My advice is though, if you are not comfortable in that school and were not comfortable with the instructors but can't quite put your finger on it, still go with your gut feeling and move on. I learned that more often than not my gut feeling is right. The why is really unimportant. It's not like you could change the situation.
Were the schools owned by the same people? Or from the same lineage?
It sounds like they were probably the same style of martial art. So I suspect there was a relation as to why they looked alike.
As for material. I can't speak for other styles but can tell you that in Uechi Ryu that a typical class will follow a routine that we all do. That's a lineup, warmups, basic exercises, Sanchin, then breaking into groups or other instructor specific activities often by rank, etc. So the material is all familiar to a student no matter the dojo they go to.
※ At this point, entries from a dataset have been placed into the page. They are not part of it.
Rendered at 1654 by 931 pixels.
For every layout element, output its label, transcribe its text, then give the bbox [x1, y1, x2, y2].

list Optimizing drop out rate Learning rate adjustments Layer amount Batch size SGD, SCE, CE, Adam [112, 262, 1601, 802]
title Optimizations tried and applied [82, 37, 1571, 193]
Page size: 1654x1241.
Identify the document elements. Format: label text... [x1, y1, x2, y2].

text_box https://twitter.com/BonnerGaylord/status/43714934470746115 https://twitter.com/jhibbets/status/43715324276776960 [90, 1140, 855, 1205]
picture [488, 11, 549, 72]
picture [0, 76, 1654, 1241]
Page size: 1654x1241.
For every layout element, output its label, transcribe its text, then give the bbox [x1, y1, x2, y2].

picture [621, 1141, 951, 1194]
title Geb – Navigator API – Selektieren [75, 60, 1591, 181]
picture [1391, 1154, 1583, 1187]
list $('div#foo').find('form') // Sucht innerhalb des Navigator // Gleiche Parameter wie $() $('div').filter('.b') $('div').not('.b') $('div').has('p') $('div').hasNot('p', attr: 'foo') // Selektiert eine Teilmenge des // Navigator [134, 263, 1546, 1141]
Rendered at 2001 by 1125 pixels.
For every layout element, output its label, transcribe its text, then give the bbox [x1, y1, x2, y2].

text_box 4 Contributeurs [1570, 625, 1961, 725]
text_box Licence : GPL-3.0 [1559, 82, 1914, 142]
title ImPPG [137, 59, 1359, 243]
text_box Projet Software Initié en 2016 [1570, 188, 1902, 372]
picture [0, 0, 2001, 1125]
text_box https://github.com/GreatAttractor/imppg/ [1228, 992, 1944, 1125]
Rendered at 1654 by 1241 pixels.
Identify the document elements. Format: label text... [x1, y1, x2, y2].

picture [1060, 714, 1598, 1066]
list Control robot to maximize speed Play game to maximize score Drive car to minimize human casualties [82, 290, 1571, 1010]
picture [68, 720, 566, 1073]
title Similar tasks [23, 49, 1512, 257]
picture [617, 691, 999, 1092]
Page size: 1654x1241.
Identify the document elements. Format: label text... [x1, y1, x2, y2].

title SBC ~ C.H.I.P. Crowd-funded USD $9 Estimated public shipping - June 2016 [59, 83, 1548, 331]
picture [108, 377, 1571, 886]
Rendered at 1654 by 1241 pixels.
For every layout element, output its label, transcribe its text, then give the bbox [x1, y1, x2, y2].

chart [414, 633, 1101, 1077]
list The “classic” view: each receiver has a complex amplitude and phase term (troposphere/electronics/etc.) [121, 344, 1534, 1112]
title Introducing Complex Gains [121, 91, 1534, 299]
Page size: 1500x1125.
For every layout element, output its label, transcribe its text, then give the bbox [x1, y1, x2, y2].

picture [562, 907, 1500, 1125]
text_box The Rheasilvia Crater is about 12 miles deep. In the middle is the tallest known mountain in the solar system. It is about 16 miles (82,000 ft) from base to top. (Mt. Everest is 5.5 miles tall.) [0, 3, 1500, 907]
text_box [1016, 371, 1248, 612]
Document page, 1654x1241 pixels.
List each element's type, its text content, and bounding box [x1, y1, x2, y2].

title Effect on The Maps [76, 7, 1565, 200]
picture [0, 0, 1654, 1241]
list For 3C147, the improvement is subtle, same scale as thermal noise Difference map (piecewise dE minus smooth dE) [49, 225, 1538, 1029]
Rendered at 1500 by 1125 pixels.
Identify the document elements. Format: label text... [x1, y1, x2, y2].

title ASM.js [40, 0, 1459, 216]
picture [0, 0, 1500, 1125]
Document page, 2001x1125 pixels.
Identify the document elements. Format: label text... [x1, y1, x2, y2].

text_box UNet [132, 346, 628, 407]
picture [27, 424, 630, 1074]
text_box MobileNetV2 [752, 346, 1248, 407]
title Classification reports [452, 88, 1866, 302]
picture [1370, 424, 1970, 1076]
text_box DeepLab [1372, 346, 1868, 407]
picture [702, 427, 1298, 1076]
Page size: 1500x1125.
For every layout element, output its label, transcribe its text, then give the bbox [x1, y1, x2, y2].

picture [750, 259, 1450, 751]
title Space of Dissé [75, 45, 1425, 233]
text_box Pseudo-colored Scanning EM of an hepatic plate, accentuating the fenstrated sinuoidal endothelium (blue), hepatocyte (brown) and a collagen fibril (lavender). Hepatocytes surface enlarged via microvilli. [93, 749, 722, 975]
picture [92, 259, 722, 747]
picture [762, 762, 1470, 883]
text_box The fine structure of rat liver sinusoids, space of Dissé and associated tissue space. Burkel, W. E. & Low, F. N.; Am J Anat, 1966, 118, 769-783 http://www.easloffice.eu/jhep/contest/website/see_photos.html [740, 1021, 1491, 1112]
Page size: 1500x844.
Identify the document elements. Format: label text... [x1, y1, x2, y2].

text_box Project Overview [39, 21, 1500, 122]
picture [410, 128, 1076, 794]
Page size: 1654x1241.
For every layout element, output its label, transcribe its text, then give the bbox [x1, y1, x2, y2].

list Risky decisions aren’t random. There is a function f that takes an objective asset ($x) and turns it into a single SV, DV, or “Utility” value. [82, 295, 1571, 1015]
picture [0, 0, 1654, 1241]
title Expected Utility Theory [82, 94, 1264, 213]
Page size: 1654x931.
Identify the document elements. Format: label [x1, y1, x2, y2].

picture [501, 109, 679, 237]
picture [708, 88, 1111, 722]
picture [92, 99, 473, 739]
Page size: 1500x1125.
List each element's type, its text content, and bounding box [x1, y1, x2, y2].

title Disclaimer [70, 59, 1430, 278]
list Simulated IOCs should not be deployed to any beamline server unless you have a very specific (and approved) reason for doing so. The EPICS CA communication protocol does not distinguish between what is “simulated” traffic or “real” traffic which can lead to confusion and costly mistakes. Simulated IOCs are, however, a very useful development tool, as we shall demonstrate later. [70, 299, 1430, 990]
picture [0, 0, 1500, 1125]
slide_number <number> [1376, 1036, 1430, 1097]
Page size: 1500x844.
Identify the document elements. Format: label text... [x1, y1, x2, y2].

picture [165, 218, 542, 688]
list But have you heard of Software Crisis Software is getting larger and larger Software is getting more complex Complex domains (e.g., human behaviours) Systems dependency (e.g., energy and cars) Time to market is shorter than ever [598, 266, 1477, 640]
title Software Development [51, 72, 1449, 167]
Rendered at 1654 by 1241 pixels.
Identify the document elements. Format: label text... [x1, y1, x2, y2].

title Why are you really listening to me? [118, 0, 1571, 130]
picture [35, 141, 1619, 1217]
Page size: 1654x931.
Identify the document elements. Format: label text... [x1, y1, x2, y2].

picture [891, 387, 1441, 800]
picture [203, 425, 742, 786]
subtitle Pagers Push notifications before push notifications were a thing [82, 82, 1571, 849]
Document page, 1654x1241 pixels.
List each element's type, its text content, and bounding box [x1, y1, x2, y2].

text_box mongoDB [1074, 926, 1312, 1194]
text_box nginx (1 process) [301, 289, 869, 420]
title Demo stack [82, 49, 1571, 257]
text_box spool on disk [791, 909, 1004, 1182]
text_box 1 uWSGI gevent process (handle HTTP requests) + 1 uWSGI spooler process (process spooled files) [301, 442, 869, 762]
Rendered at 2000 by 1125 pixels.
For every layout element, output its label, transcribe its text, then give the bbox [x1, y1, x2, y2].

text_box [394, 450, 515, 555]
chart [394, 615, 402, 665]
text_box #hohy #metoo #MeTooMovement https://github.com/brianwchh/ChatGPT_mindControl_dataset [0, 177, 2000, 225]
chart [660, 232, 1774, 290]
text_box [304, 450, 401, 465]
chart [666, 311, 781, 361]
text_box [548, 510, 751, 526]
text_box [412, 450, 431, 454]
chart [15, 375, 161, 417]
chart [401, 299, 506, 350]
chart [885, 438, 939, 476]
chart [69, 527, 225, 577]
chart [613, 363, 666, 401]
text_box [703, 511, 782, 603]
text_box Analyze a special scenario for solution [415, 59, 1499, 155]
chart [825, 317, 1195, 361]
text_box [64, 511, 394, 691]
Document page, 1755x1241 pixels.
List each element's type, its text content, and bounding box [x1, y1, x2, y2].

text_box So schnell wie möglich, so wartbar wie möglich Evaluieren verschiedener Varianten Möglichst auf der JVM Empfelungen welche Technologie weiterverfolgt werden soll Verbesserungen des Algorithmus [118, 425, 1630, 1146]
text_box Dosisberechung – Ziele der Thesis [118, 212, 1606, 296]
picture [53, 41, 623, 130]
So i have been doing martial arts now for about 3 years and before this i have done boxing. I ran into two schools that looked the same. The only difference was price and how well the instructers were. I first went to oom yung doe, then later i found out that their school was a con. As time passed i switched to body mind systems. They had the same lesssons THE SAME LAY OUT OF THE PLACE. (How it looks like and how they priced it) the only thing that was different were the instructers. They were better and they were nicer but they came off to strong. They tought the same thing had the same everything accept the instructers. Why is this ? I have heard of mcdojos but there has to be some law that says a school can not copy lessons from another school? Otherwise everyone would just copy everyone and anyone could be an instructer. How do i determain rather or not its a good school?